Furthermore, and perhaps more astonishing is the fact that the President made an approval to an illegality because he issued approval for a trip which had already taken place without his permission.

It is clear that it is not only the Minister and the ANC, but now also the President who has a case to answer for.

Other irregularities that have been exposed in the report include:

  • The Minister only sought the President’s approval for the trip a day before she left South Africa. This is in contravention of the Ministerial Handbook which requires approval two weeks in advance.
  • According to Section 80(3) of the Defence Act, the Minister may only authorise the usage of military aircraft for any person who is not an employee of the State after consulting with the Minister of Finance. Nowhere in her two reports to the President, did the Minister of Defense even mention Finance Minister, Tito Mboweni. Not only has the Minister and the ANC delegation contravened Covid-19 lockdown regulation by not obtaining permission to travel from Transport Minister Fikile Mbalula, she also broke the law.
  • Minister Mapisa-Nqakula also abandoned her post, as the Minister of Cooperative Governance and Traditional Affairs (CoGTA) Dr Nkosazana Dlamini-Zuma was also only designated as the Acting Minster of Defence and Military Veterans after the fact.
  • There is still no indication whether the ANC-delegation obtained permission from the Minister of Transport to travel to Zimbabwe as per the level 2 lockdown regulations.
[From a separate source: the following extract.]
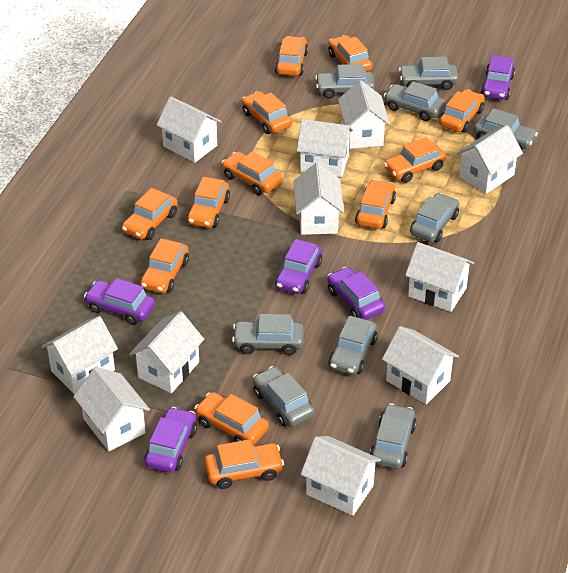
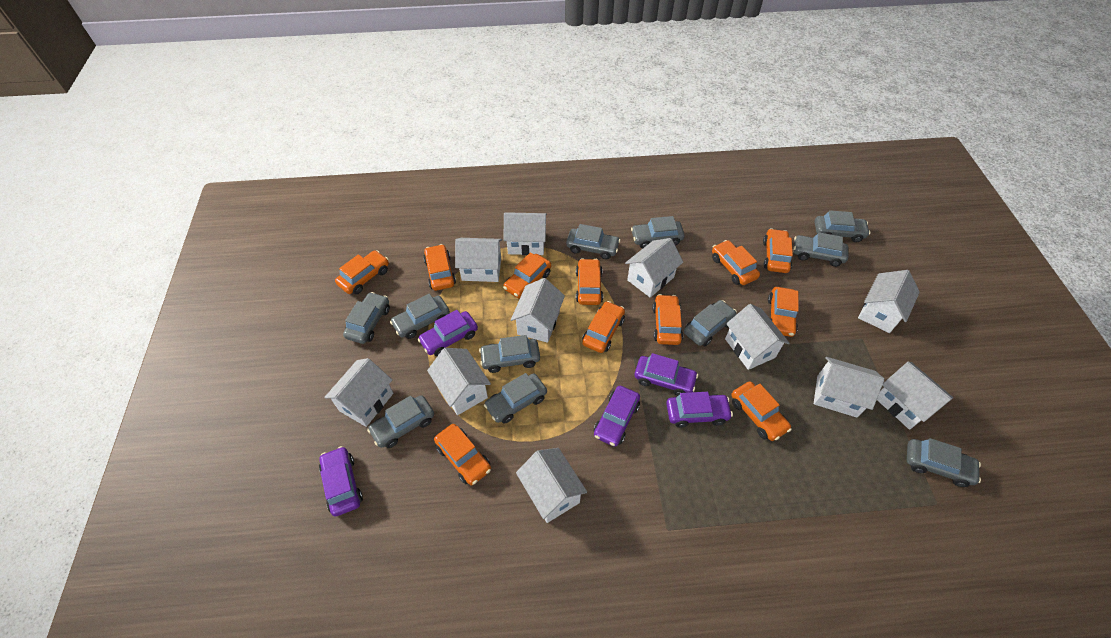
grey car: [232,314,304,355] [253,366,314,427] [315,64,375,99] [328,315,378,375] [369,403,417,469] [384,81,445,121] [399,57,458,90] [410,193,459,242] [474,108,538,150] = 9 -> [343,292,390,344] [367,395,434,448] [390,294,450,339] [479,335,540,373] [484,373,547,424] [566,224,620,259] [631,216,685,249] [684,300,737,346] [794,232,848,267] [815,210,870,242] [907,438,981,487] = 11
orange car: [122,188,178,240] [140,238,189,293] [187,177,230,228] [195,392,269,445] [204,439,284,489] [221,151,282,195] [242,91,292,134] [275,36,308,76] [328,35,372,72] [355,180,396,229] [384,137,446,183] [439,89,485,133] = 12 -> [335,250,389,294] [423,244,456,291] [434,424,491,485] [503,252,551,298] [576,258,603,305] [582,301,625,353] [652,294,683,345] [712,240,760,285] [732,381,792,441] [763,228,793,273] [768,287,799,337] = 11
President Ramaphosa’s decision to protect Minister Mapisa-Nqakula in her illegalities regarding the ill-fated Zimbabwe trip, makes him complicit in her actions, as well as the illegal actions of those delegates that represented his party.

As Minister Mapisa-Nqakula must be held accountable for her crimes, so too must the President be held accountable for his action in this matter. Very recently he has expressed outrage at corrupt officials robbing State coffers during a time that left South Africans particularly vulnerable. By sanctioning this illegal trip after the fact, his own action has now proven how hypocritical that outrage was – nothing more than performance art.

The President had the perfect opportunity to take a strong stance against corruption by firing Mapisa-Nqakula. He wasted that opportunity and instead put his stamp of approval on it.